Defans deseniz evlere şenlik, forvet deseniz düşman başına…

Orta saha demiyoruz bile, çünkü yok…

Boffin'den Emre Güngör'e, Emre Güngör'den Kamil Ahmet'e, Kamil Ahmet'ten uzuuun bir top Gekas'a…

Zaten Gekas'ı 5 senedir ezberlemişler, başına dikilen stoperin ya omzuna, ya sırtına çarpıp top önüne düşecek, o da vuruşunu yapacak, golünü atacak…

Eskişehirspor'un oynadığı futbol bu…

Eğer bundan daha farklı bir taktik varsa ve ben görmüyorsam, 40 yıldır boşa futbol izlemişim demektir…

İşte bu nedenle, artık benim bile taktik analiz yapmaya cesaretim var…

***

Küçümseniyoruz…

Çünkü, adımız değil ama,

Oynadığımız futbolla gerçekten küçüğüz…



GEKAS BEŞİKTAŞ MAÇINDA ATTIĞI GOL İÇİN PARA ALACAK MI?
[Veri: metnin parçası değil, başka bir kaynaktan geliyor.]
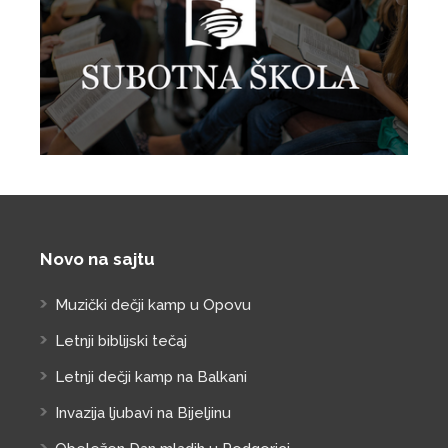
Novo na sajtu
Muzički dečji kamp u Opovu
Letnji biblijski tečaj
Letnji dečji kamp na Balkani
Invazija ljubavi na Bijeljinu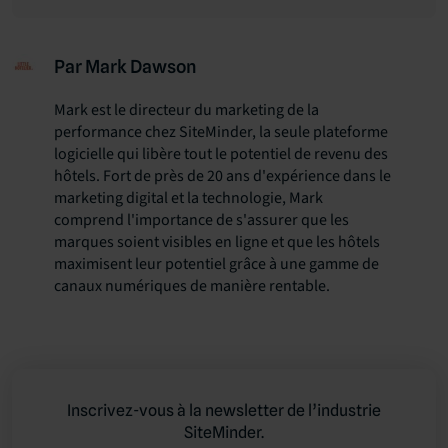
Par Mark Dawson
Mark est le directeur du marketing de la
performance chez SiteMinder, la seule plateforme
logicielle qui libère tout le potentiel de revenu des
hôtels. Fort de près de 20 ans d'expérience dans le
marketing digital et la technologie, Mark
comprend l'importance de s'assurer que les
marques soient visibles en ligne et que les hôtels
maximisent leur potentiel grâce à une gamme de
canaux numériques de manière rentable.
Inscrivez-vous à la newsletter de l’industrie
SiteMinder.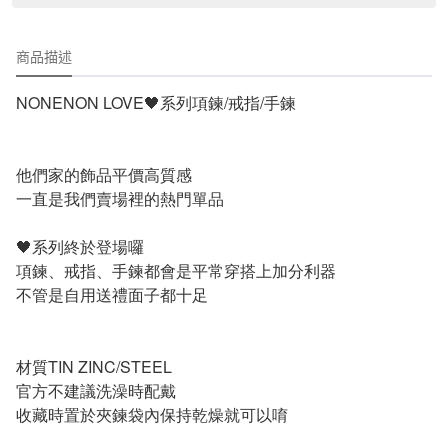
商品描述
NONENON LOVE🖤系列項鍊/戒指/手鍊
他們家的飾品平價高質感 
一直是我們賣場裡的熱門單品
🖤系列終於登場囉
項鍊、戒指、手鍊都會是平常穿搭上加分利器
不管是自用送禮面子都十足
材質TIN ZINC/STEEL
官方不建議洗澡時配戴
收藏時置於夾鍊袋內保持乾燥就可以唷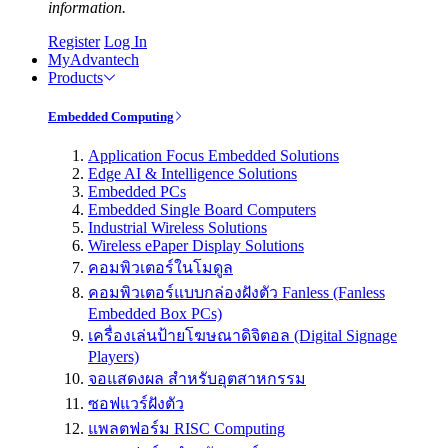
information.
Register
Log In
MyAdvantech
Products
Embedded Computing
Application Focus Embedded Solutions
Edge AI & Intelligence Solutions
Embedded PCs
Embedded Single Board Computers
Industrial Wireless Solutions
Wireless ePaper Display Solutions
คอมพิวเตอร์ในโมดูล
คอมพิวเตอร์แบบกล่องฝังตัว Fanless (Fanless
Embedded Box PCs)
เครื่องเล่นป้ายโฆษณาดิจิตอล (Digital Signage
Players)
จอแสดงผล สำหรับอุตสาหกรรม
ซอฟแวร์ฝังตัว
แพลตฟอร์ม RISC Computing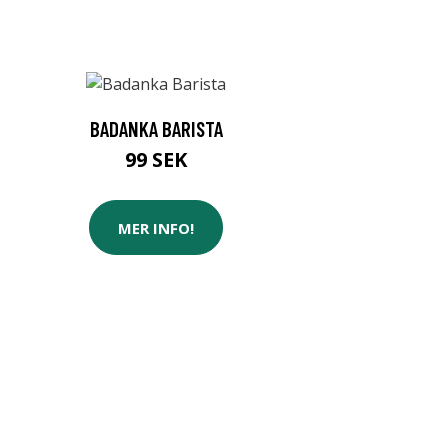
BADANKA BARISTA
99 SEK
MER INFO!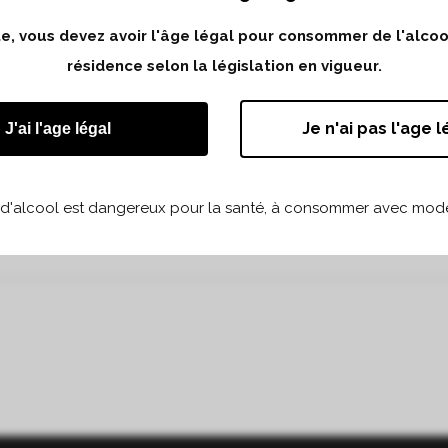
ite, vous devez avoir l'âge légal pour consommer de l'alco
résidence selon la législation en vigueur.
 millésime 2020 et 2019.
Je n'ai pas l'age l
J'ai l'age légal
 d'alcool est dangereux pour la santé, à consommer avec modé
Partager
Print page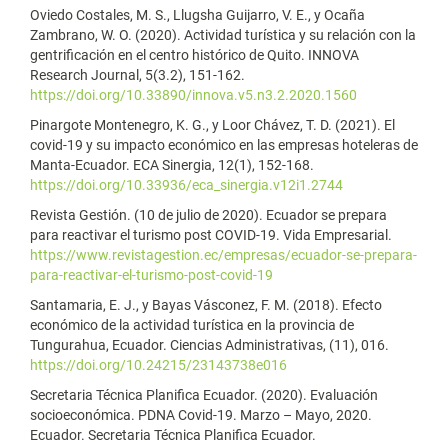
Oviedo Costales, M. S., Llugsha Guijarro, V. E., y Ocaña
Zambrano, W. O. (2020). Actividad turística y su relación con la
gentrificación en el centro histórico de Quito. INNOVA
Research Journal, 5(3.2), 151-162.
https://doi.org/10.33890/innova.v5.n3.2.2020.1560
Pinargote Montenegro, K. G., y Loor Chávez, T. D. (2021). El
covid-19 y su impacto económico en las empresas hoteleras de
Manta-Ecuador. ECA Sinergia, 12(1), 152-168.
https://doi.org/10.33936/eca_sinergia.v12i1.2744
Revista Gestión. (10 de julio de 2020). Ecuador se prepara
para reactivar el turismo post COVID-19. Vida Empresarial.
https://www.revistagestion.ec/empresas/ecuador-se-prepara-
para-reactivar-el-turismo-post-covid-19
Santamaria, E. J., y Bayas Vásconez, F. M. (2018). Efecto
económico de la actividad turística en la provincia de
Tungurahua, Ecuador. Ciencias Administrativas, (11), 016.
https://doi.org/10.24215/23143738e016
Secretaria Técnica Planifica Ecuador. (2020). Evaluación
socioeconómica. PDNA Covid-19. Marzo – Mayo, 2020.
Ecuador. Secretaria Técnica Planifica Ecuador.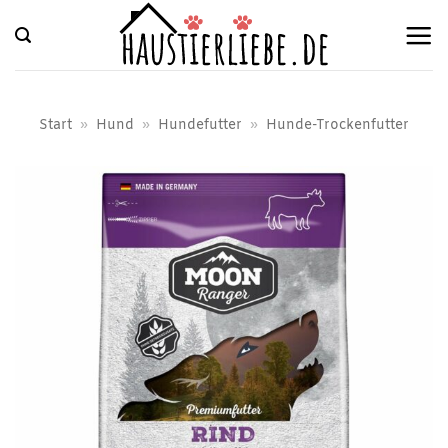
Zum
Inhalt
springen
Start
»
Hund
»
Hundefutter
»
Hunde-Trockenfutter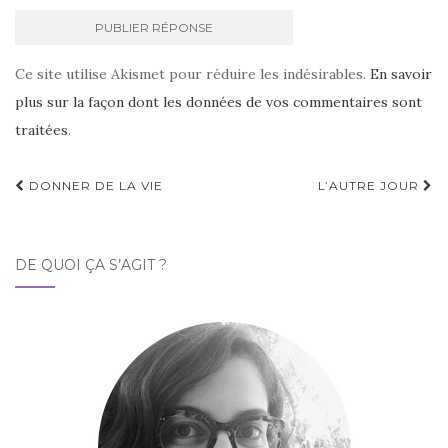
Ce site utilise Akismet pour réduire les indésirables.
En savoir
plus sur la façon dont les données de vos commentaires sont
traitées
.
Navigation
DONNER DE LA VIE
L’AUTRE JOUR
d'article
DE QUOI ÇA S’AGIT ?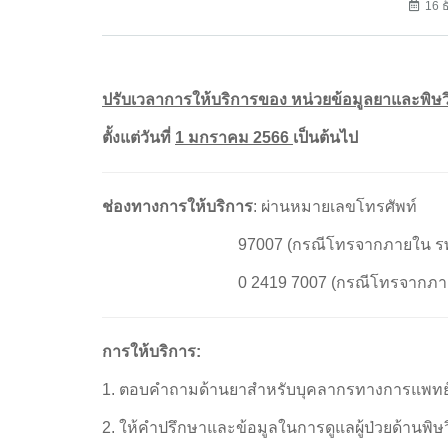
16 
ปรับเวลาการให้บริการของ หน่วยข้อมูลยาและพิษ
ตั้งแต่วันที่
1 มกราคม 2566
เป็นต้นไป
ช่องทางการให้บริการ
: ผ่านหมายเลขโทรศัพท์
97007 (กรณีโทรจากภายใน รพ.ศิริ
0 2419 7007 (กรณีโทรจากภายนอก
การให้บริการ:
1. ตอบคำถามด้านยาสำหรับบุคลากรทางการแพท
2. ให้คำปรึกษาและข้อมูลในการดูแลผู้ป่วยด้าน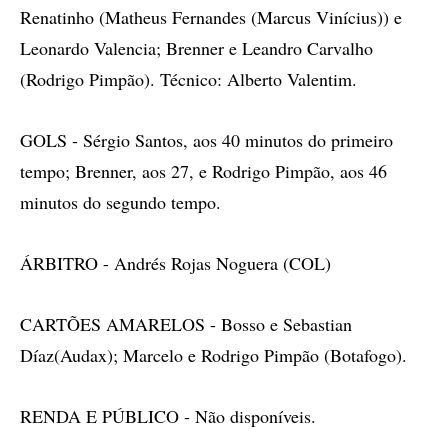
Renatinho (Matheus Fernandes (Marcus Vinícius)) e
Leonardo Valencia; Brenner e Leandro Carvalho
(Rodrigo Pimpão). Técnico: Alberto Valentim.
GOLS - Sérgio Santos, aos 40 minutos do primeiro
tempo; Brenner, aos 27, e Rodrigo Pimpão, aos 46
minutos do segundo tempo.
ÁRBITRO - Andrés Rojas Noguera (COL)
CARTÕES AMARELOS - Bosso e Sebastian
Díaz(Audax); Marcelo e Rodrigo Pimpão (Botafogo).
RENDA E PÚBLICO - Não disponíveis.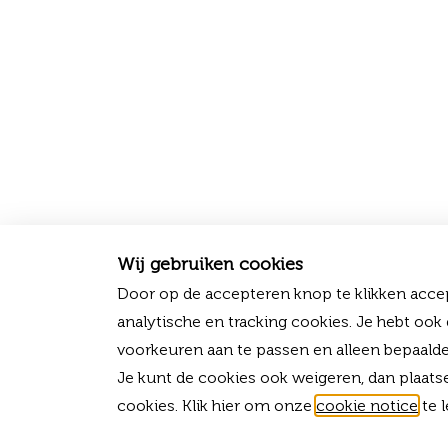
Wij gebruiken cookies
Door op de accepteren knop te klikken accep
analytische en tracking cookies. Je hebt ook
voorkeuren aan te passen en alleen bepaalde
Je kunt de cookies ook weigeren, dan plaats
cookies. Klik hier om onze
cookie notice
te l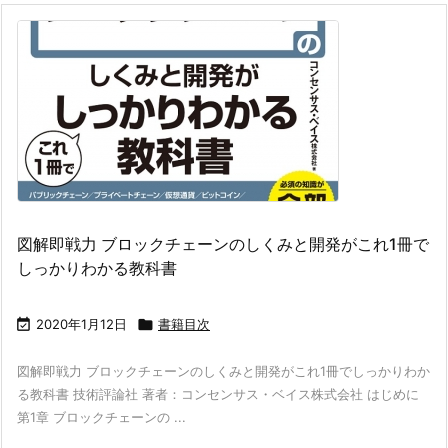
図解即戦力 ブロックチェーンのしくみと開発がこれ1冊で
しっかりわかる教科書

2020年1月12日

書籍目次
図解即戦力 ブロックチェーンのしくみと開発がこれ1冊でしっかりわか
る教科書 技術評論社 著者：コンセンサス・ベイス株式会社 はじめに
第1章 ブロックチェーンの ...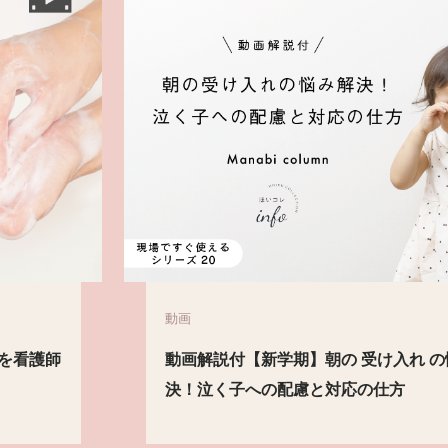
動画
動画解説付【新学期】朝の 受け入れ の悩み解
決！泣く子への配慮と対応の仕方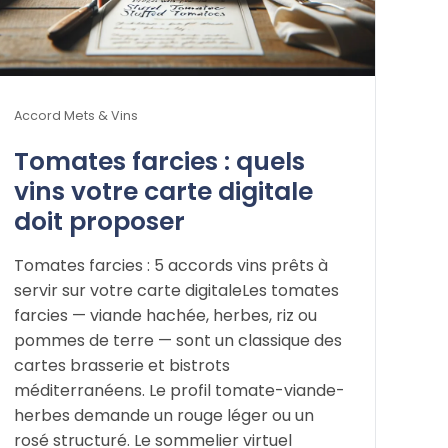
Accord Mets & Vins
Tomates farcies : quels
vins votre carte digitale
doit proposer
Tomates farcies : 5 accords vins prêts à
servir sur votre carte digitaleLes tomates
farcies — viande hachée, herbes, riz ou
pommes de terre — sont un classique des
cartes brasserie et bistrots
méditerranéens. Le profil tomate-viande-
herbes demande un rouge léger ou un
rosé structuré. Le sommelier virtuel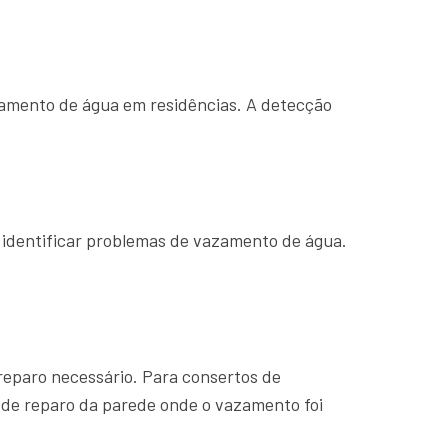
zamento de água em residências. A detecção
 identificar problemas de vazamento de água.
 reparo necessário. Para consertos de
 de reparo da parede onde o vazamento foi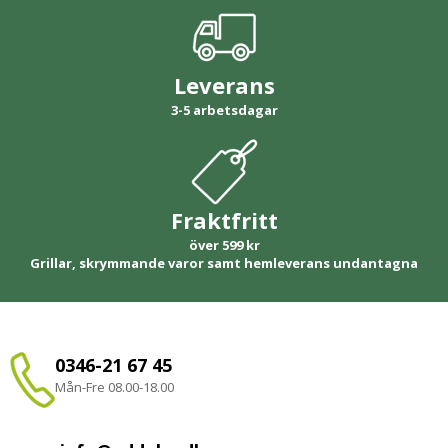
Leverans
3-5 arbetsdagar
Fraktfritt
över 599 kr
Grillar, skrymmande varor samt hemleverans undantagna
0346-21 67 45
Mån-Fre 08.00-18.00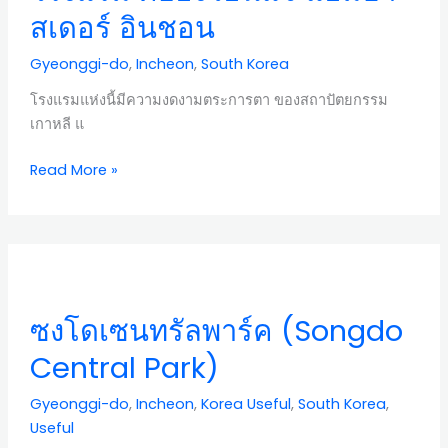
แจ
สเดอร์ อินชอน
แอม
บา
Gyeonggi-do
,
Incheon
,
South Korea
สเด
โรงแรมแห่งนี้มีความงดงามตระการตา ของสถาปัตยกรรม
อร์
เกาหลี แ
อิน
ชอน
Read More »
ซง
โด
เซ
ซงโดเซนทรัลพาร์ค (Songdo
นท
รัล
Central Park)
พาร์
ค
Gyeonggi-do
,
Incheon
,
Korea Useful
,
South Korea
,
(Songdo
Useful
Central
Biliyor musunuz aslında bu, çok ilginç bir soru…

Zira Eskişehirspor futbol tarihinde olmayan türde bir anlaşma yaptı Gekas'la…

Öyle maç başına falan değil, gol başına…

Attığı her gol için şu kadar bin Euro para alacak Gekas…

Yani, at golünü al paranı…

Peki şimdi soruyorum;

Örneğin Eskişehirspor Beşiktaş'a yenildi ama bir tane de gol attı…

Yenilgi nedeniyle diğer futbolcular para falan alamayacaklar doğal olarak…

Peki Gekas alacak mı?

Eskişehirspor,

Bu gidişle öyle skorlar bile göreceğiz gibime geliyor, örneğin 5-1, 4-2 gibi gol atıp yenildiğimiz maçlarda da Gekas gol atması halinde parasını alacak mı?

Bu komik değil mi sizce de?

Takım ruhuna aykırı değil mi?

Yönetimin futbolcular arasında kendi eliyle yarattığı bir ikilik değil mi?

Böyle olunca,

Takımda oynayan 10 kişi, sırf Gekas gol atsın da para kazansın diye top oynar mı?

Oynasalar bile, o oyundan hayır gelir mi?